++++ ENTRIES PROVIDED ++++
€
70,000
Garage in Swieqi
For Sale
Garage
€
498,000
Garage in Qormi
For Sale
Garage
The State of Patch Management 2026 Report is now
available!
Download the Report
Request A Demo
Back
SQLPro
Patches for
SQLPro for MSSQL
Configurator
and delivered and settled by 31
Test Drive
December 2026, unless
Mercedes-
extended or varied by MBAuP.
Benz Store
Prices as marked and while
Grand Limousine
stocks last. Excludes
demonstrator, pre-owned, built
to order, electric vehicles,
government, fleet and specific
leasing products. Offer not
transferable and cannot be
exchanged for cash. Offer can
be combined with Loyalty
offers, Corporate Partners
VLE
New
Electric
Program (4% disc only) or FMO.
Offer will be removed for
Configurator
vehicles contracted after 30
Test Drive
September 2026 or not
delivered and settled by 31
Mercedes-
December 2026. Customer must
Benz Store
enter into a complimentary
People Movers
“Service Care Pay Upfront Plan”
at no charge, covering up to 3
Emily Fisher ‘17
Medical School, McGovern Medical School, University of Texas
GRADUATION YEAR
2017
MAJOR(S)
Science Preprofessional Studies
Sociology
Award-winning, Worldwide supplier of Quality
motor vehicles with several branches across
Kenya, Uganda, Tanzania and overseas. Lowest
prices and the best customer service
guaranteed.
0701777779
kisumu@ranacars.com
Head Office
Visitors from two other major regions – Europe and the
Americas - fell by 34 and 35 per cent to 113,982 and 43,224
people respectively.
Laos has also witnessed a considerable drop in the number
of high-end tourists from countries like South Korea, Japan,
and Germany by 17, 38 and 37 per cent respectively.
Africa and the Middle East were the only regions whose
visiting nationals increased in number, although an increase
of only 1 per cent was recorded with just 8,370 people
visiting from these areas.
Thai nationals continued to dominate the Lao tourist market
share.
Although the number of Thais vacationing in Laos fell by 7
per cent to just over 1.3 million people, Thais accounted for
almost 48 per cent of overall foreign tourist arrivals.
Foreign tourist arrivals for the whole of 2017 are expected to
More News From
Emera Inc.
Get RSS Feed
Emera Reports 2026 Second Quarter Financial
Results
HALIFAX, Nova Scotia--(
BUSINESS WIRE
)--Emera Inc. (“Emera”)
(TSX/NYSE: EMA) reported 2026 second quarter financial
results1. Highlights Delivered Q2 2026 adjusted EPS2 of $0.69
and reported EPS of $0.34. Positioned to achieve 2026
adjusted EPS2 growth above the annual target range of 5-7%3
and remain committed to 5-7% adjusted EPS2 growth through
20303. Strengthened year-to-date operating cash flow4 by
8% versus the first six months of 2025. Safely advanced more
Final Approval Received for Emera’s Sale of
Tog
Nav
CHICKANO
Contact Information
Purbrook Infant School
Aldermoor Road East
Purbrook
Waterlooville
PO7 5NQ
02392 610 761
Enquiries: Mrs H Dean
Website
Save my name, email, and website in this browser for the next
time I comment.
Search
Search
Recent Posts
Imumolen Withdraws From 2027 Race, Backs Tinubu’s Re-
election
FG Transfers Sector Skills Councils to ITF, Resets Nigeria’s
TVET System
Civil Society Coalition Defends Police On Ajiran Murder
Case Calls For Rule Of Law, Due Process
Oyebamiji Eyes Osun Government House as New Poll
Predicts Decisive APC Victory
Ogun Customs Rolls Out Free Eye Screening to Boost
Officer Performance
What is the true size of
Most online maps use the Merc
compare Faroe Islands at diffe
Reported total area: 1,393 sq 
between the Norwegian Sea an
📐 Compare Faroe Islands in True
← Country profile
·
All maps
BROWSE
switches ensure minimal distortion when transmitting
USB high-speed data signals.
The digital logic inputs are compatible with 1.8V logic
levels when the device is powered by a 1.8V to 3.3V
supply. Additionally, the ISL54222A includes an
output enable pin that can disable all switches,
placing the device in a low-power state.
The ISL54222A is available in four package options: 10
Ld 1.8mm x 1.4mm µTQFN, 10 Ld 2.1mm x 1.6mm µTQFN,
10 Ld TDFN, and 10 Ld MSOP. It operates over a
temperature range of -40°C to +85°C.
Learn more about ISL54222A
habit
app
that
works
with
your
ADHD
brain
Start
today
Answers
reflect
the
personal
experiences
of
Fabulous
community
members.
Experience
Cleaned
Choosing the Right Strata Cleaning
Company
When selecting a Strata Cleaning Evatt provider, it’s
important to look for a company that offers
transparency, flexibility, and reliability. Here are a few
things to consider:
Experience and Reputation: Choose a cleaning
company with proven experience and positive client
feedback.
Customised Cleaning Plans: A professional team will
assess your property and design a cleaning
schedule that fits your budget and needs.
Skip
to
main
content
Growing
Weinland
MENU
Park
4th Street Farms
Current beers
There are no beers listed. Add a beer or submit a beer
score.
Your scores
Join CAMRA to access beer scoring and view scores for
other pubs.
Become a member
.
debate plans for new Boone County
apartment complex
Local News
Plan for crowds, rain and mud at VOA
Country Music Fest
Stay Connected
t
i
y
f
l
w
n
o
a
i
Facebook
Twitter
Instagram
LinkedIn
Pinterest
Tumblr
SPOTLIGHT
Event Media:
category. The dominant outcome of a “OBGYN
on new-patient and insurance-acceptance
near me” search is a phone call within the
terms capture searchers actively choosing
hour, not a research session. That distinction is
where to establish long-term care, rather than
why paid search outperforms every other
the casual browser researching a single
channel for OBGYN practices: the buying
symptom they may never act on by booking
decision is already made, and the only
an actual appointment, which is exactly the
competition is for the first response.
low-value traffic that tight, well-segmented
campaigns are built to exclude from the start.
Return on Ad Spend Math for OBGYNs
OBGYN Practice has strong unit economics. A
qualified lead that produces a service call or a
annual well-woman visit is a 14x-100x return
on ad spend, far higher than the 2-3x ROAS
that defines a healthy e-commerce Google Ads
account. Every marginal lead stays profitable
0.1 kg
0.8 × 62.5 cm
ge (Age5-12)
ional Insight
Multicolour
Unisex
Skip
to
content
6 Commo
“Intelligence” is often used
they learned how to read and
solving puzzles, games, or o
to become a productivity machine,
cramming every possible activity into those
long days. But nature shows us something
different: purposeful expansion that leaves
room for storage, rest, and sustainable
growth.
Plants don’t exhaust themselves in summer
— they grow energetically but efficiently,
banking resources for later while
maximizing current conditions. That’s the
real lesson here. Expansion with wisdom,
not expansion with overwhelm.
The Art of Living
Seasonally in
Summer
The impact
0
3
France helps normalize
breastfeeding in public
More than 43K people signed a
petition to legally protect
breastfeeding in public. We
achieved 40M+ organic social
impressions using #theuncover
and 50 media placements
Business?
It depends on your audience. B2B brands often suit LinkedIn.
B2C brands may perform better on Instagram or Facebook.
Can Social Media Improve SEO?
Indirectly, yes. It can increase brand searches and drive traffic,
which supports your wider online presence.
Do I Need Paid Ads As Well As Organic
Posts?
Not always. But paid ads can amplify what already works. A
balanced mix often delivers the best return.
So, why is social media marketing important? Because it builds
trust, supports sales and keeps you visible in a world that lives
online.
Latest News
++++
▶ [TASK REQUIREMENTS]
Taking the material above, extract exactly and only the lines from the line with "transparency, flexibility, and" to the line with "Your scores", inclusive of both.

▶ [RESULT FOR THIS EXERCISE]
transparency, flexibility, and reliability. Here are a few
things to consider:
Experience and Reputation: Choose a cleaning
company with proven experience and positive client
feedback.
Customised Cleaning Plans: A professional team will
assess your property and design a cleaning
schedule that fits your budget and needs.
Skip
to
main
content
Growing
Weinland
MENU
Park
4th Street Farms
Current beers
There are no beers listed. Add a beer or submit a beer
score.
Your scores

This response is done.